• Task description:
Locate every line in the listing below that contains the word "Temperature", matching case exactly, and copy each of those lines in full.

*** Dataset

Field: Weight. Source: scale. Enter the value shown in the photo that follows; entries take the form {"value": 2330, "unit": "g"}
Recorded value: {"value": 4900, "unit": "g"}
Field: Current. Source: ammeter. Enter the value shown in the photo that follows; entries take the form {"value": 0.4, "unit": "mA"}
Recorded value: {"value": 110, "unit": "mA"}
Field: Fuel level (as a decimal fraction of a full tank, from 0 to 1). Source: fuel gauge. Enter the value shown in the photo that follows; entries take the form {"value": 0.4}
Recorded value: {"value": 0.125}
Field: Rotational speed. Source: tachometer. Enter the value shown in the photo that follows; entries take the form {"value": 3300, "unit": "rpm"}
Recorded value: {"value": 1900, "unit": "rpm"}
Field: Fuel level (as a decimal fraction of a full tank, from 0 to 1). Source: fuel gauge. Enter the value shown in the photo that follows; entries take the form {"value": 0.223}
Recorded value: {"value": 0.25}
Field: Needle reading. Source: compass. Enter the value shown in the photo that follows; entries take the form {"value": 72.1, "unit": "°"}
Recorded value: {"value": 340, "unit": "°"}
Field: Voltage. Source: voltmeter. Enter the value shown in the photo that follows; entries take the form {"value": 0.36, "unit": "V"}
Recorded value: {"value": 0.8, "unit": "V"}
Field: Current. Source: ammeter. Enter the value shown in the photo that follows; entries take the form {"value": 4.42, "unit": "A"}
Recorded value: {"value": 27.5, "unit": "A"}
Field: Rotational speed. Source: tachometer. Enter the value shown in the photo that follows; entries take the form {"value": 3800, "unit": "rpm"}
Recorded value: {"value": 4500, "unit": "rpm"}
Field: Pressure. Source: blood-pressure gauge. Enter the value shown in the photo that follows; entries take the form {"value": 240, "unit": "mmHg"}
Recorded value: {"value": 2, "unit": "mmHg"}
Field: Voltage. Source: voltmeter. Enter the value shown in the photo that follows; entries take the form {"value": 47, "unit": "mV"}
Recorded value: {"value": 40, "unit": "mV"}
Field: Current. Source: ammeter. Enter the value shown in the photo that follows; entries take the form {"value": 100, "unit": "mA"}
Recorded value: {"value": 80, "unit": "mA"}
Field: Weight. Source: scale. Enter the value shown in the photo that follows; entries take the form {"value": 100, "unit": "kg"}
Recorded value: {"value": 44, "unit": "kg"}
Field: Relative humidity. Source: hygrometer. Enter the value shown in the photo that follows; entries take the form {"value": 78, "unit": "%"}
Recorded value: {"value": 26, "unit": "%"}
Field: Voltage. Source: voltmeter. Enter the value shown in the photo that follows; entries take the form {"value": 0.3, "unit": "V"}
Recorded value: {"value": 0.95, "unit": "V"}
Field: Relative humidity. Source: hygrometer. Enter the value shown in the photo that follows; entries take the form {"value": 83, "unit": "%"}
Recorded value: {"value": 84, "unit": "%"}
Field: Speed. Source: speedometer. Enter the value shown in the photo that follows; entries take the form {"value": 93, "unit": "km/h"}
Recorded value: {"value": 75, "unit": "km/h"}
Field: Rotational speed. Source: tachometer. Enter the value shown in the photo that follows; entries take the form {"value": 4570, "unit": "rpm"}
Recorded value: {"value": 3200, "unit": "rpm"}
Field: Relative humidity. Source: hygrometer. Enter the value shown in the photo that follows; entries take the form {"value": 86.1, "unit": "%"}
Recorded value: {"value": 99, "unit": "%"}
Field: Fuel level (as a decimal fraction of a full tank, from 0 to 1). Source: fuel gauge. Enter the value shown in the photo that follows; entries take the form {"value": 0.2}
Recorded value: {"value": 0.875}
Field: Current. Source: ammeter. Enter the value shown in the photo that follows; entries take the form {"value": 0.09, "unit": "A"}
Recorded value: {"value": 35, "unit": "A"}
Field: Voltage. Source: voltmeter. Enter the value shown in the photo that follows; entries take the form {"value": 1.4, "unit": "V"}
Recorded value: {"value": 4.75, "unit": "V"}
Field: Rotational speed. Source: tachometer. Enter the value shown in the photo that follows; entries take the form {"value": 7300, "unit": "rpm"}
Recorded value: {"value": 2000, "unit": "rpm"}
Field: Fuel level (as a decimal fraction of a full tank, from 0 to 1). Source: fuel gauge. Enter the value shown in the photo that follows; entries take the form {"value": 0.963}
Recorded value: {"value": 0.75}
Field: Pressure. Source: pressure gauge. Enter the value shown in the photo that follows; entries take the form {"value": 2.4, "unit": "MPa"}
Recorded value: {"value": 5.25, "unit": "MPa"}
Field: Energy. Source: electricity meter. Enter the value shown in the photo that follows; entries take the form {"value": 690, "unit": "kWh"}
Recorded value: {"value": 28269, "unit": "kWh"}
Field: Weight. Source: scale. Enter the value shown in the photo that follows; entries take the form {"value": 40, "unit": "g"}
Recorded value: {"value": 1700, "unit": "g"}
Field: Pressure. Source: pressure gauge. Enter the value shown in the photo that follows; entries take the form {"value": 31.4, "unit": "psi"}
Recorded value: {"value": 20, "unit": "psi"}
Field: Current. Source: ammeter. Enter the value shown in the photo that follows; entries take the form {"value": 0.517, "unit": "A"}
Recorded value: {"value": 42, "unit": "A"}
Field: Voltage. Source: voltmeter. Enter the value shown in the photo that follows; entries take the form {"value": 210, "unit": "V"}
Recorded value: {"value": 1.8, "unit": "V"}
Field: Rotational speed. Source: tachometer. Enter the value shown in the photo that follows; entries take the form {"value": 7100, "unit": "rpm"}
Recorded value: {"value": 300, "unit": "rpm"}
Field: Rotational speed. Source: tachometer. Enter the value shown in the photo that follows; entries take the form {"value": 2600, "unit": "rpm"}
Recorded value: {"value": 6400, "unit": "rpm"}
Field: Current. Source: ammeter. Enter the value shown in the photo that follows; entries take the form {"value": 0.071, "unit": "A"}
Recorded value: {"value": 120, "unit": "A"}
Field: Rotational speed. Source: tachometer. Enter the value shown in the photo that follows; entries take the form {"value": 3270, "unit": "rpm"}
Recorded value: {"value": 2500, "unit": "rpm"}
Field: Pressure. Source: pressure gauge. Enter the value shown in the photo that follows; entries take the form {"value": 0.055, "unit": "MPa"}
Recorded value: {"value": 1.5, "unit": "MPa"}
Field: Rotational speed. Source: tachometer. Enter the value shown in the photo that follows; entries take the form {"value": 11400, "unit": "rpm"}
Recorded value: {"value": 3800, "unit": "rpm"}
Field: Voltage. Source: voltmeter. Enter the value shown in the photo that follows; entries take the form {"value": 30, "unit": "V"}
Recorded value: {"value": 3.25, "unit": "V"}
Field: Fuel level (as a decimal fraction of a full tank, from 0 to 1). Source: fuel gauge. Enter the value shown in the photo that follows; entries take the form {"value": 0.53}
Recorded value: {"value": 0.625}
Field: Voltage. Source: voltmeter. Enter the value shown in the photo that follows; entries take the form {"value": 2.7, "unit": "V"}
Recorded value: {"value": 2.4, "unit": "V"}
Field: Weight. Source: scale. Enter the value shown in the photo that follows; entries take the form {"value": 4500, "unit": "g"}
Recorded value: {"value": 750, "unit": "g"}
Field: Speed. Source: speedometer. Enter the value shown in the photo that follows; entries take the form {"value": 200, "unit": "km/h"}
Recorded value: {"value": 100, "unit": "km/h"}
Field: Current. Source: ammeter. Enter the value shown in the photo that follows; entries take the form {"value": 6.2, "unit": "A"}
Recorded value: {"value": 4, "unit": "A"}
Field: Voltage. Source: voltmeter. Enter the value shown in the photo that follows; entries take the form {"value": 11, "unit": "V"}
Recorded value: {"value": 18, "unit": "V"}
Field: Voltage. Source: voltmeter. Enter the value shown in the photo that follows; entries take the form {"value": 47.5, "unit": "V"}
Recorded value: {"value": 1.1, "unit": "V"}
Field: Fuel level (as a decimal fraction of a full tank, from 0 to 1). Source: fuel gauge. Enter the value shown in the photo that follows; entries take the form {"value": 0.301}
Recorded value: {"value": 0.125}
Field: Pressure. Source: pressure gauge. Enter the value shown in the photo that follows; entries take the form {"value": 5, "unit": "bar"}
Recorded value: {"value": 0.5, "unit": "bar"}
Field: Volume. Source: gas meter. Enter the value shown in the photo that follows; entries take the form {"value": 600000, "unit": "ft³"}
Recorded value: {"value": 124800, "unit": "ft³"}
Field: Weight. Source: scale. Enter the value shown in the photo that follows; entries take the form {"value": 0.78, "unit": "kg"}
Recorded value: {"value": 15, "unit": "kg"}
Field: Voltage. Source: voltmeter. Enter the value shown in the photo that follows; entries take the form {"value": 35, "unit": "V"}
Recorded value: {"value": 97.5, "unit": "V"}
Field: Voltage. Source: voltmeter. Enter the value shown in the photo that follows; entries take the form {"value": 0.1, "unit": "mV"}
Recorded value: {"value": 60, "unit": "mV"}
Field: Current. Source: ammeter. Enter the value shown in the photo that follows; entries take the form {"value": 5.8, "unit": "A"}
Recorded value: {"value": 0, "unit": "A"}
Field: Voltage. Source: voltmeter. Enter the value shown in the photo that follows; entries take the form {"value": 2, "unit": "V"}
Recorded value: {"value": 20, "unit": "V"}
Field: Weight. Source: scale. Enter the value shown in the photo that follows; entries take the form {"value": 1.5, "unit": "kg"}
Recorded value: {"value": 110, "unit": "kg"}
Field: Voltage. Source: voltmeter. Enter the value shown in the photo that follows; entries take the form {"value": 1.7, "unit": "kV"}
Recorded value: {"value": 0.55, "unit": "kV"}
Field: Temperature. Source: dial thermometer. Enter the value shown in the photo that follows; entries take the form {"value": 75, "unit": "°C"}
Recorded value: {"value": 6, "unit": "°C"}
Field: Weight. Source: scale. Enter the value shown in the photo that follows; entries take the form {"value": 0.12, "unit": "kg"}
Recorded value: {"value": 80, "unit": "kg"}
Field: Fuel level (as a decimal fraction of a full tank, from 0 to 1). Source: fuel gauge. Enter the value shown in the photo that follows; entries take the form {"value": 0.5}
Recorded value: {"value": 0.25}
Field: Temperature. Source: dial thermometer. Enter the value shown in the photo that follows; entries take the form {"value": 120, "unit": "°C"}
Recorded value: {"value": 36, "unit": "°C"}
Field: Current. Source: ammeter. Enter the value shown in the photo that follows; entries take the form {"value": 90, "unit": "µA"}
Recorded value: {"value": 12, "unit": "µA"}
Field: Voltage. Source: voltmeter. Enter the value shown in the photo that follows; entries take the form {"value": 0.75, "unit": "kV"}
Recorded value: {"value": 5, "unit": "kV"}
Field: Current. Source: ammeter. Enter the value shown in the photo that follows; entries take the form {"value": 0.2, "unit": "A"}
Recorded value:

******

• Final answer:
Field: Temperature. Source: dial thermometer. Enter the value shown in the photo that follows; entries take the form {"value": 75, "unit": "°C"}
Field: Temperature. Source: dial thermometer. Enter the value shown in the photo that follows; entries take the form {"value": 120, "unit": "°C"}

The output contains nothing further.